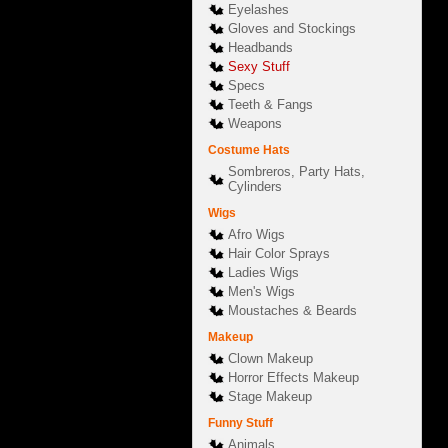
Eyelashes
Gloves and Stockings
Headbands
Sexy Stuff
Specs
Teeth & Fangs
Weapons
Costume Hats
Sombreros, Party Hats,
Cylinders
Wigs
Afro Wigs
Hair Color Sprays
Ladies Wigs
Men's Wigs
Moustaches & Beards
Makeup
Clown Makeup
Horror Effects Makeup
Stage Makeup
Funny Stuff
Animals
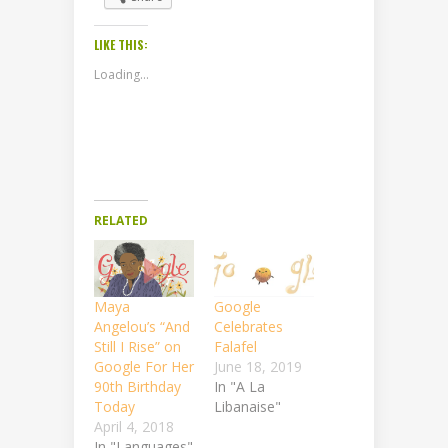
LIKE THIS:
Loading...
RELATED
Maya
Google
Angelou’s “And
Celebrates
Still I Rise” on
Falafel
Google For Her
June 18, 2019
90th Birthday
In "A La
Today
Libanaise"
April 4, 2018
In "Languages"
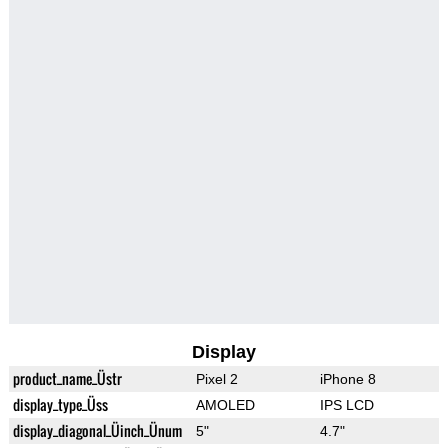
Display
product_name_Üstr
Pixel 2
iPhone 8
display_type_Üss
AMOLED
IPS LCD
display_diagonal_Üinch_Ünum
5"
4.7"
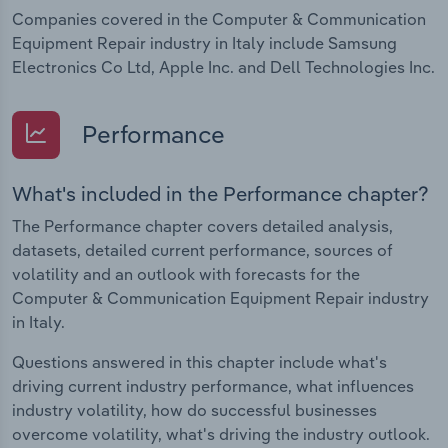
Companies covered in the Computer & Communication
Equipment Repair industry in Italy include Samsung
Electronics Co Ltd, Apple Inc. and Dell Technologies Inc.
Performance
What's included in the Performance chapter?
The Performance chapter covers detailed analysis,
datasets, detailed current performance, sources of
volatility and an outlook with forecasts for the
Computer & Communication Equipment Repair industry
in Italy.
Questions answered in this chapter include what's
driving current industry performance, what influences
industry volatility, how do successful businesses
overcome volatility, what's driving the industry outlook.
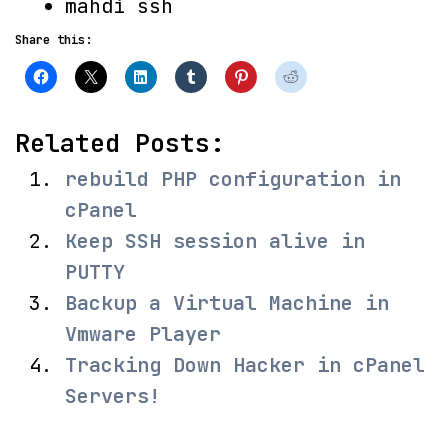
mahdi ssh
Share this:
Related Posts:
rebuild PHP configuration in
cPanel
Keep SSH session alive in
PUTTY
Backup a Virtual Machine in
Vmware Player
Tracking Down Hacker in cPanel
Servers!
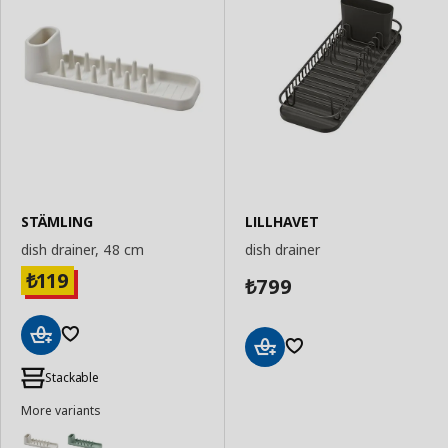
STÄMLING
LILLHAVET
dish drainer, 48 cm
dish drainer
119
₺
799
₺
Add
Add
to
Stackable
to
Basket
Basket
More variants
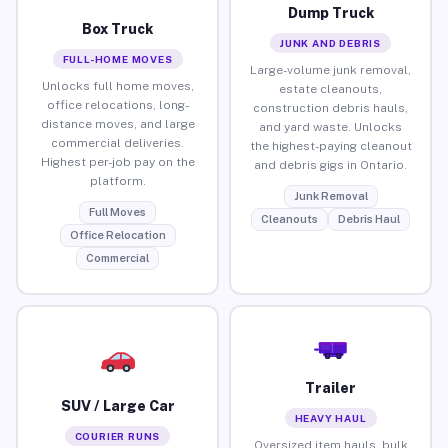
Dump Truck
Box Truck
JUNK AND DEBRIS
FULL-HOME MOVES
Large-volume junk removal,
Unlocks full home moves,
estate cleanouts,
office relocations, long-
construction debris hauls,
distance moves, and large
and yard waste. Unlocks
commercial deliveries.
the highest-paying cleanout
Highest per-job pay on the
and debris gigs in Ontario.
platform.
Junk Removal
Full Moves
Cleanouts
Debris Haul
Office Relocation
Commercial
Trailer
SUV / Large Car
HEAVY HAUL
COURIER RUNS
Oversized item hauls, bulk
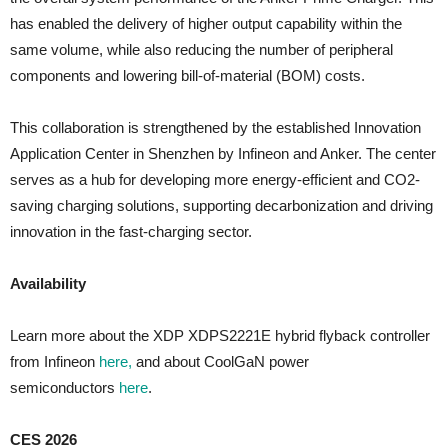
has enabled the delivery of higher output capability within the
same volume, while also reducing the number of peripheral
components and lowering bill-of-material (BOM) costs.
This collaboration is strengthened by the established Innovation
Application Center in Shenzhen by Infineon and Anker. The center
serves as a hub for developing more energy-efficient and CO2-
saving charging solutions, supporting decarbonization and driving
innovation in the fast-charging sector.
Availability
Learn more about the XDP XDPS2221E hybrid flyback controller
from Infineon
here,
and about CoolGaN power
semiconductors
here
.
CES 2026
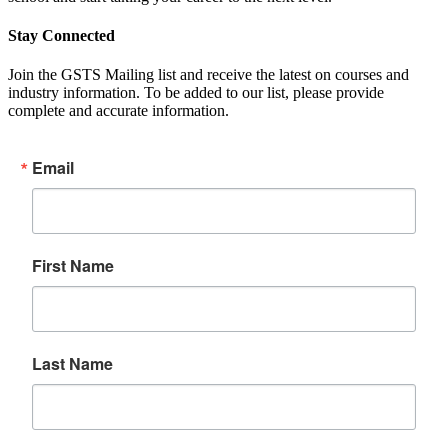
Stay Connected
Join the GSTS Mailing list and receive the latest on courses and
industry information. To be added to our list, please provide
complete and accurate information.
Email
First Name
Last Name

┄┄┄┄┄┄

The problem – Look through the data above for the word "chapter". Report each line where it occurs.

Written answer –
What's included in the Performance chapter?
The Performance chapter covers detailed analysis,
Questions answered in this chapter include what's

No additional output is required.